What makes container?

When I first time heard about containers, I thought it is some blackbox magic. But after some time I realized that it is not so complicated. In this post I will try to elaborate what makes container.

Linux kernel features

In the nutshell, container is a linux process that runs in isolation from other processes.

This isolation is achieved by using several Linux kernel features:

Let's take a look at each of these features in more detail.

Process isolation (PID namespaces)

When I run a process in a container, I want it to be isolated from the host and other containers. This means that it should not be able to see or interact with processes running outside of its own container.

For example, if I have a web server running in one container and a database server running in another, I want them to be able to communicate with each other, but I don’t want them to see each other’s processes.

Every container gets its own /proc and process tree.

/proc is a virtual filesystem that exposes kernel data structures, including process info. It shows processes by scanning the host kernel’s global process table.

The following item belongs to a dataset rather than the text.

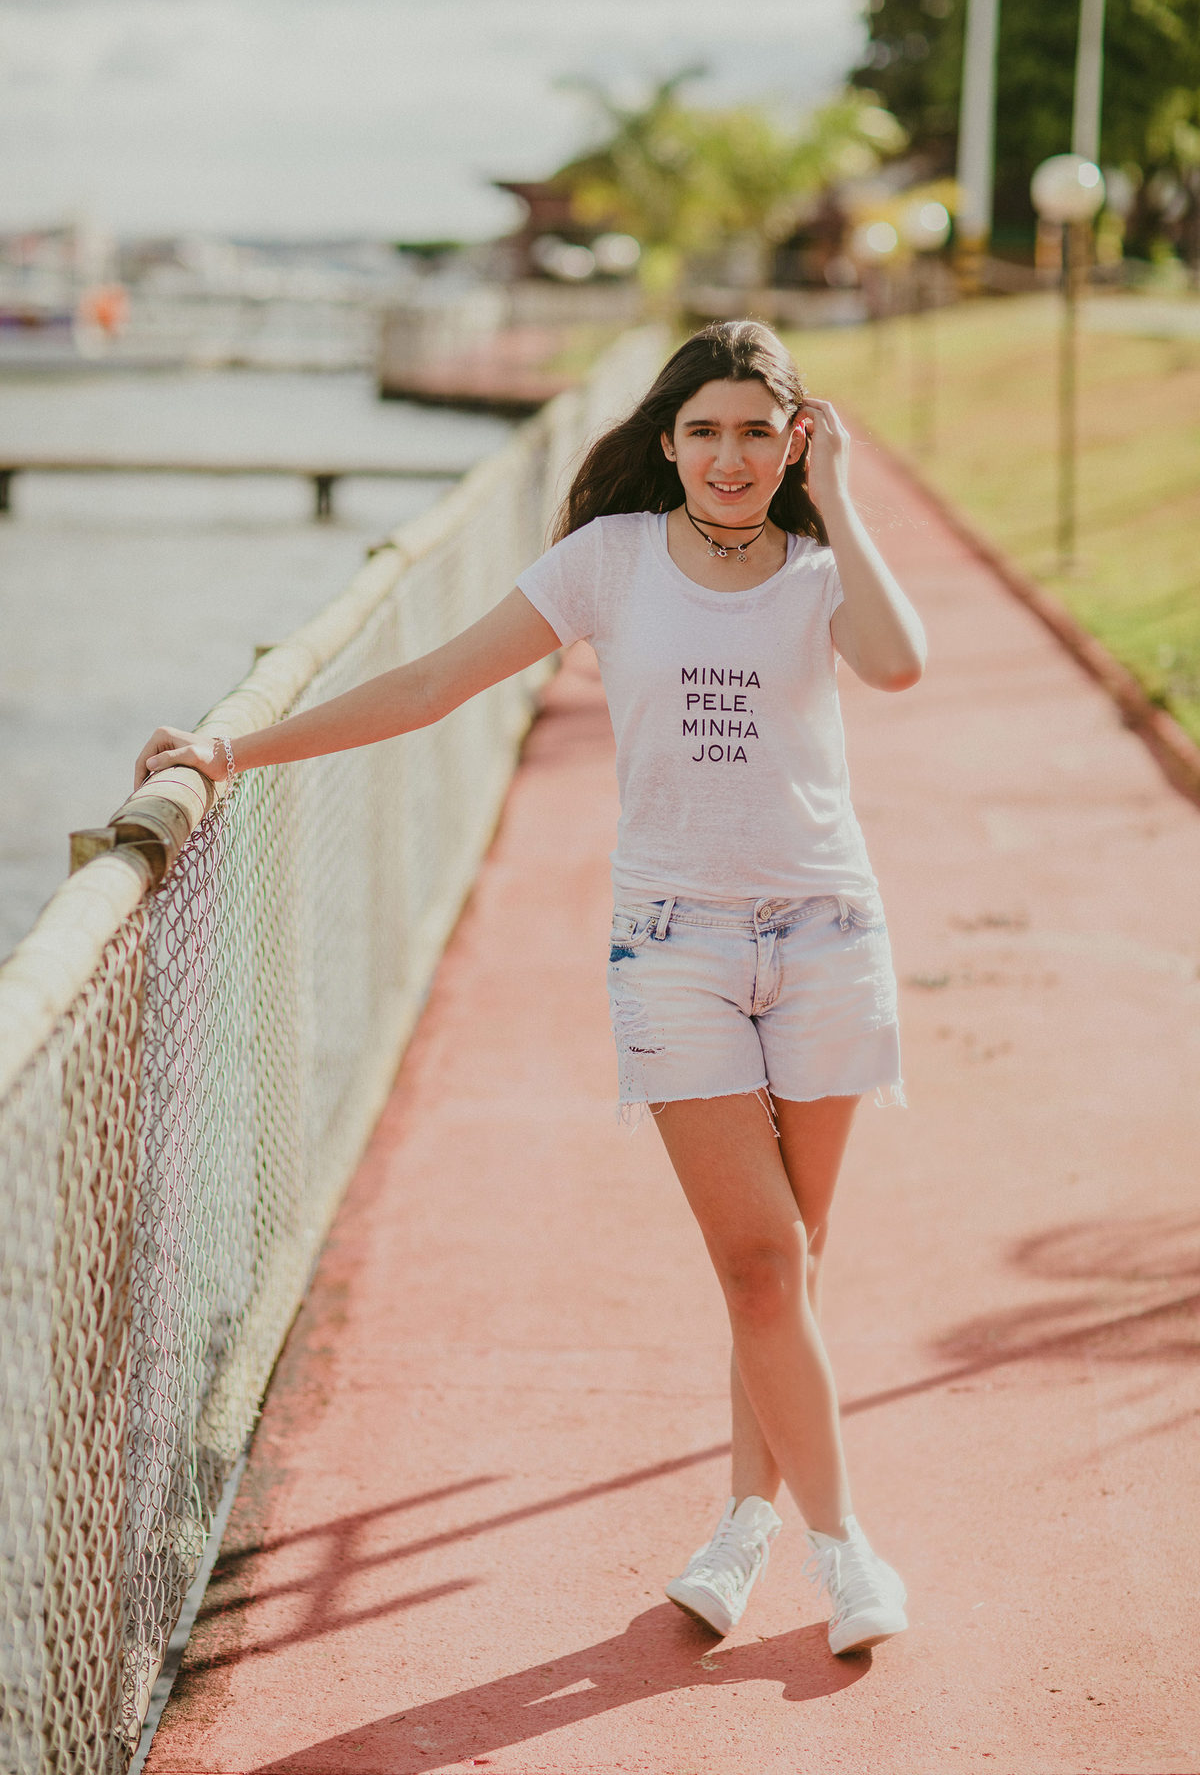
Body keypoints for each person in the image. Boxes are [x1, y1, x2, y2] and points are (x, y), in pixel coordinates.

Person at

Inside a PID namespace, the kernel filters /proc entries.

Hands-on time

Let’s see this in action with a simple example. We’ll create a container and check its process isolation.

# command
sudo unshare --pid --fork bash

How do we know if we are in a new PID namespace? We can check the process ID of the shell we just started:

# command
echo $$

The output should be

# output
1

Which means that we are in a new PID namespace. The shell we started is the first process in this namespace, and its PID is 1.

How can we make sure we are in isolated PID namespace?

First, let's create a new process in the new PID namespace:

# command
sleep 180 &

We can try to kill the process created in the new PID namespace from the host machine.

# command
pgrep -f "sleep 180"
# output
16363
# command
kill -9 16363
# output
-bash: kill: (16363) - Operation not permitted

From the output, we can see that we are not able to kill the process created in the new PID namespace from the host machine. This is because the process is isolated from the host machine.